Monty the Dog
- The title character on the front cover of Monty, the Dog who Wears Glasses.

= Monty the Dog =

Book by Colin West

Monty the Dog is a cartoon character created by British author Colin West. The character appeared in six books beginning in 1989, and was subsequently used as the basis for a television series. The series, consisting of 13 episodes, was produced by Ealing Animation and aired on BBC1 from 1994 to 1995.

==Character==
Monty is a pet dog owned by the Sprod family (Mr. and Mrs. Sprod and their children Simon and Josie). He wears his trademark red glasses which the Sprod family made for him following a suggestion from a cyclist who nearly hit him the day before. Monty still appears to be accident-prone, and he likes to eat sausages, chocolate biscuits, ice cream, custard, mince pies and Walnut Whips which often gets him into trouble.

==Novels==
The novels were published by A & C Black as part of the Jets series. They follow more or less the same format, the first book including the explanation of why Monty wears glasses. The story is told through text and black and white illustrations with an occasional speech bubble for the human characters, and a thought bubble for Monty's thoughts. The cover illustrations are in colour.

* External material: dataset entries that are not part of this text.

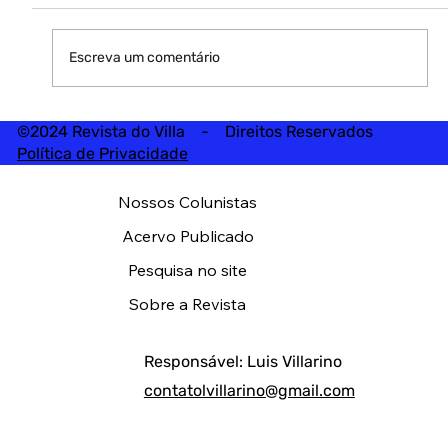
Escreva um comentário
©2024 Revista do Villa - Direitos Reservados
Política de Privacidade
Nossos Colunistas
Acervo Publicado
Pesquisa no site
Sobre a Revista
Responsável: Luis Villarino
contatolvillarino@gmail.com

- Monty, the Dog who Wears Glasses (A&C Black, 1989; ISBN 9780006736813)
- Monty Bites Back (1990) (A&C Black, 1990, ISBN 9780525447771)
  - Published in the United States as Shape Up Monty! (Dutton Children's Books, 1991, ISBN 9780525447771)
- Monty - up to his neck in trouble (A&C Black, 1991, ISBN 9780713634891)
- Monty Must be Magic (A&C Black, 1992, ISBN 9780713636154)
- Monty Ahoy! (A&C Black, 1994, ISBN 9780713639872)
- Monty's Ups and Downs (Bloomsbury, 1996, ISBN 9780713644562)

==Television series==
A television series made by Ealing Animation titled Monty based on the character was first broadcast on BBC1 in 1994 to 1995. Unlike the novels in which Monty's glasses do not have lenses it is implied that Monty is short sighted and has lenses in his glasses on television.

=== Episodes ===

- Monty's Picnic
- Monty Goes to School
- Monty and the Cat Next Door
- Monty's Magic Trick
- Monty Gets the Blame
- Monty at the Vets
- Monty at the Library
- Monty at the Supermarket
- Monty at the Park
- Monty at the School Fete
- Monty Goes Missing
- Monty Meets Bruiser
- Monty and the Monsters

===Credits===
- From the Stories by: Colin West
- Writer: Jimmy Hibbert
- Narrator/Voices: Griff Rhys-Jones
- Animation: For Ealing; Neil Salmon, Kevin Baldwin, Malcolm Bourne
- Computer Operators: David Brylewski, Kieron Murtage, Cornelia van de Water, John McManus
- Layouts: David Elvin
- Backgrounds: Vivienne Redmond
- Producer for Ealing Animation: Richard Randolph
- Executive Producer: Theresa Plummer-Andrews
- Associate Producer: Helen Crossen
- Producer: Jill Green
- Director: David Lewis
- A Red Rooster Film & Television Entertainment Production for Children's International BBC and BBC Scotland.